Hiking is not a glamorous sport. It gained some favor during the '70s environmental awareness boom (raise your hand if there's a backpack gathering dust in your garage) but it never achieved the sort of sexy, flashy aura some other outdoor pursuits can boast.
Skiers, river kayakers, surfers and mountain bikers get to bounce and race and wipe out spectacularly. Their adrenaline pumps. Ever fashion conscious, they get to wear outrageously gaudy duds made of stretchy, skintight, space-age fabrics. They rely on flashy technological contraptions that grow obsolete faster than home computers. They get to be on light beer commercials.
Hikers, on the other hand, tend to plod. Their wardrobes run to old T-shirts and cutoff jeans. They don't spawn personality cults--no hiker chicks waiting faithfully at the trail head for their hiker dudes. They eat trail mix. They don't end up on "Wide World of Sports."
But what hikers lack in image, they make up elsewhere. Where the equipment-intensive sports tend to use the great outdoors as a blurred backdrop for their various forms of thrill seeking, hikers immerse themselves in the medium. They walk slowly and get to know a place, even become part of it. No rush. Done right, it's mobile meditation, a temporary but revivifying respite from the less savory aspects of civilization.
And that's more important than ever in Orange County, where the stucco tide that long ago swamped the flatlands continues its inexorable rise into the once-pristine hill and canyon country. Luckily, getting out into the wilds for a few hours still doesn't require a lot of planning or driving. Orange County has miles of scenic and challenging trails left, especially in the Santa Ana Mountains region along the Riverside County border.
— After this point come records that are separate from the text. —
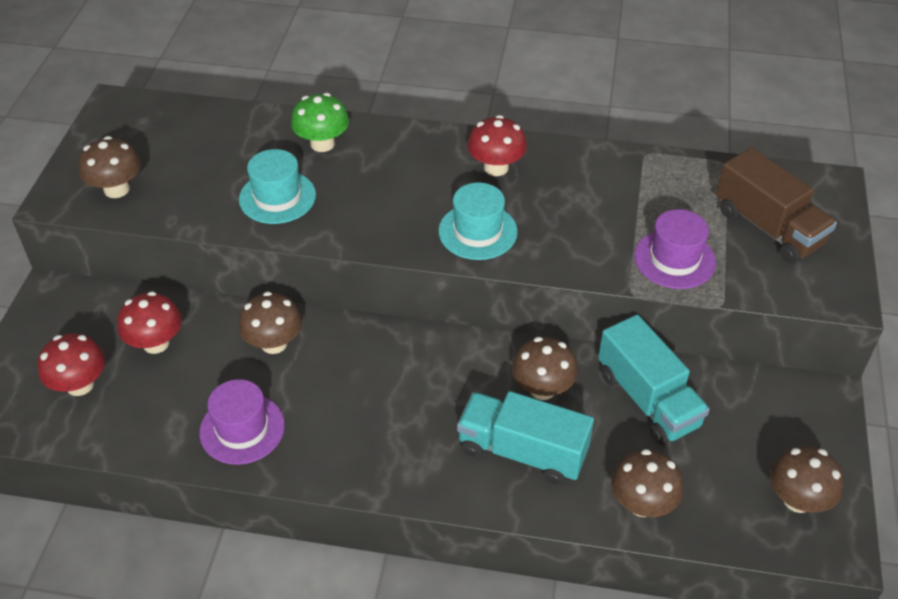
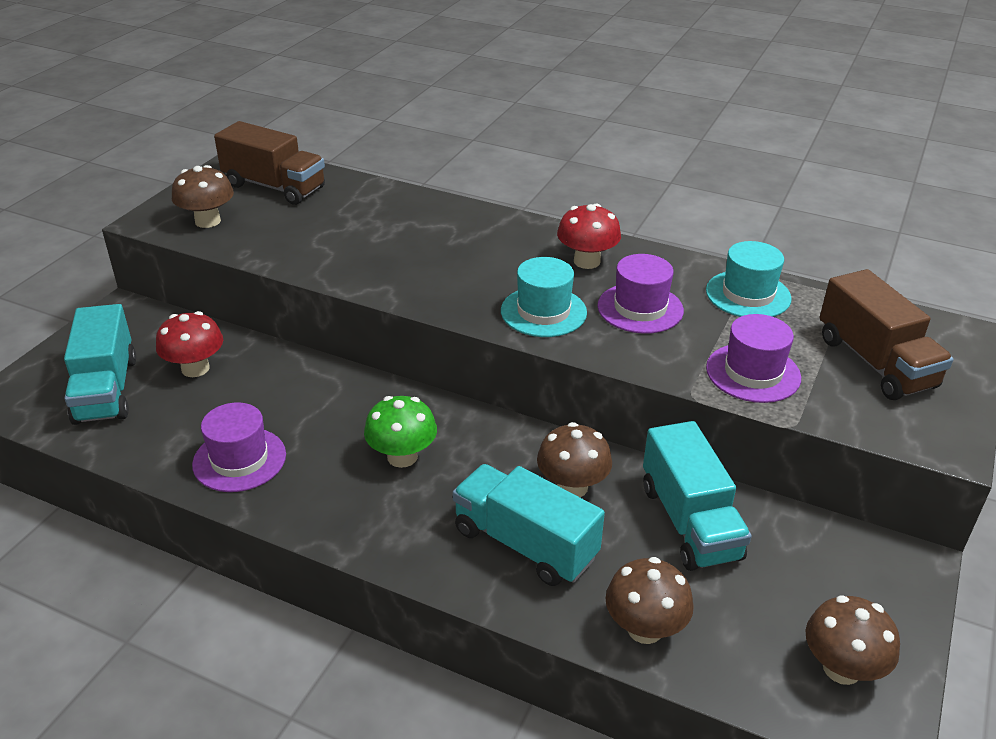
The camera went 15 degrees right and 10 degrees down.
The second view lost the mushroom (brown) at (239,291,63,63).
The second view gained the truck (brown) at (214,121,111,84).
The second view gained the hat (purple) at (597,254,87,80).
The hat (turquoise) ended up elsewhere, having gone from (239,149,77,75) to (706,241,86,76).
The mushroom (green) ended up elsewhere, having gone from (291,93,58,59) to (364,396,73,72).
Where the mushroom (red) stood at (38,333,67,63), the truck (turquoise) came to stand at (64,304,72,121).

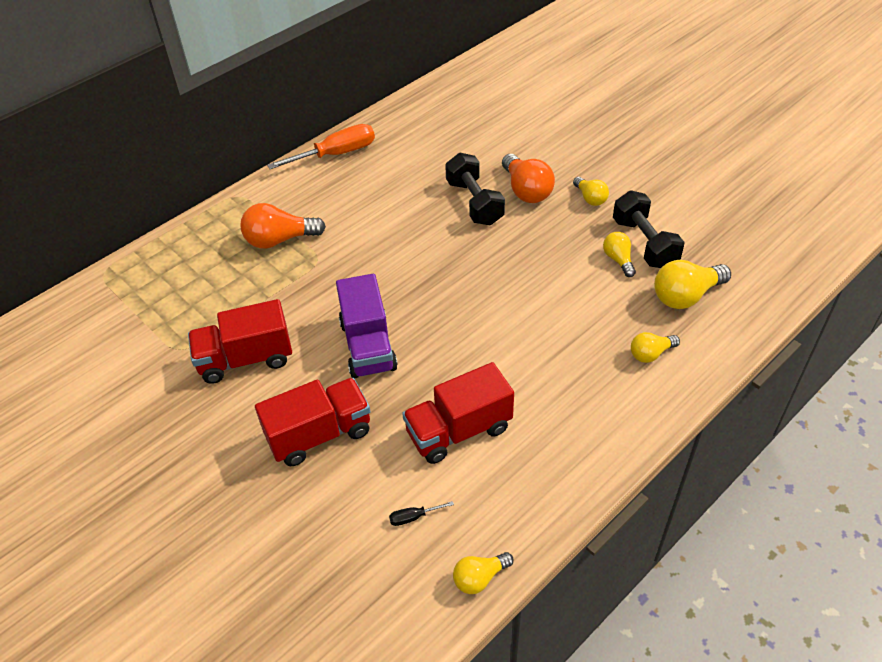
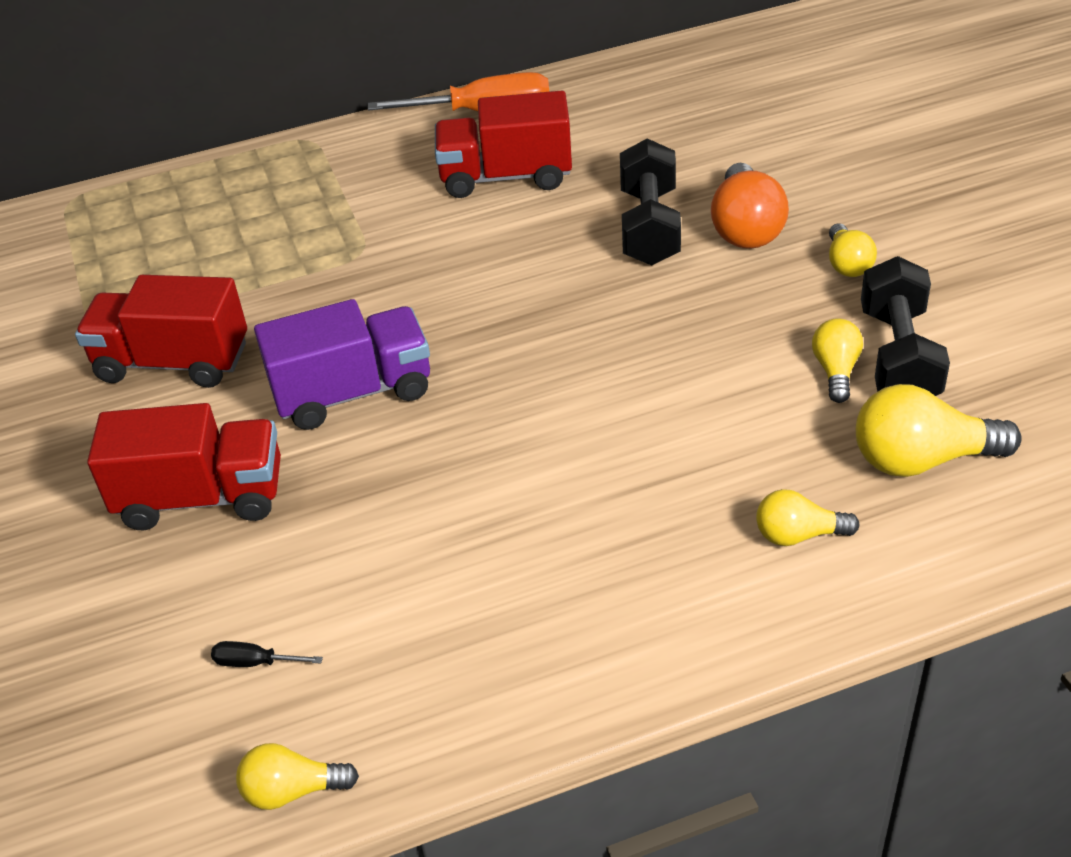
The camera went 25 degrees right and 5 degrees down.
The second view lost the light bulb (orange) at (240,203,86,46).
The truck (red) ended up elsewhere, having gone from (402,362,112,102) to (435,91,137,107).
The truck (purple) at (336,274,62,105) ended up facing another way, 120 degrees counterclockwise from before.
State, county and city parks can provide ample introduction to the local backcountry. The trails, ranging from short strolls to strenuous multimile hikes, are well marked. Maps often are provided, there is plenty of parking, and many parks have nature centers and posted nature trails to acquaint visitors with the local flora and fauna. Guided walks may be offered on weekends.
This guide is intended as an introduction to the best parks in the county for hiking. A few items to note before setting out:
* Equipment. Keep it simple. Sturdy walking shoes--even sneakers--or lightweight trail boots are adequate for most purposes. Take along at least a quart of water. A basic first aid kit is not a bad idea on longer hikes. Bring sunglasses. Other items, depending on personal interests, might include binoculars or a camera. Keep the essentials in the trunk of your car and you're ready to go whenever the mood strikes you.
* When to go. June is really the last month of the county's hiking season--July, August and September are simply too hot and dry in most spots. Even in June, the midday heat can quickly sap the fun out of a hike, so go in early morning or late afternoon. Keep your eyes open for the last bloom of the spring wildflowers.
* Trail dangers. Local hiking, especially in the parks, need not be a dangerous activity. Poison oak, with its reddish leaflets grouped in threes, is a nuisance. Learn to identify it. Rattlesnakes sometimes sun themselves on the trails but they are easy to spot and avoid. Mountain lion warnings are posted in some county parks, and a mountain lion did attack a young girl in Caspers Park a few years back. They are not likely to attack an adult. Be aware of other trail users; equestrians and, increasingly, mountain bikers share the trails in many parks with hikers. Stay to the right of your trail and be alert on blind curves, especially at the bottom of a descent. Most mountain bikers are courteous and conscientious, but some are not.
* Trail etiquette. This is common sense stuff: Stay on the trail, don't litter and don't smoke or use an open flame for any reason. Check the park rules when you enter.
* Graduating. Hikers who want to leave the parks and move on to new challenges can explore the many trails of the Cleveland National Forest. Some of these treks can be extended to overnight jaunts. An excellent guide is "Trail Guide to the Santa Ana Mountains" by Ken Croker, who as a longtime Sierra Club volunteer is responsible for the upkeep of many of the trails he describes. Another good introduction is Jerry Schad's "Afoot and Afield in Orange County." Both can be found in camping stores and some local bookshops.
* Caspers Regional Park: The county's best park for hiking encompasses 7,600 acres of the Santa Ana Mountains' coastal slope. The trails, most of which depart from the Old Corral Picnic Area at the end of the park road off the Ortega Highway in San Juan Capistrano (see map, Page 12), go for miles and are interconnected to make possible dozens of different loops, allowing some variety for frequent visitors.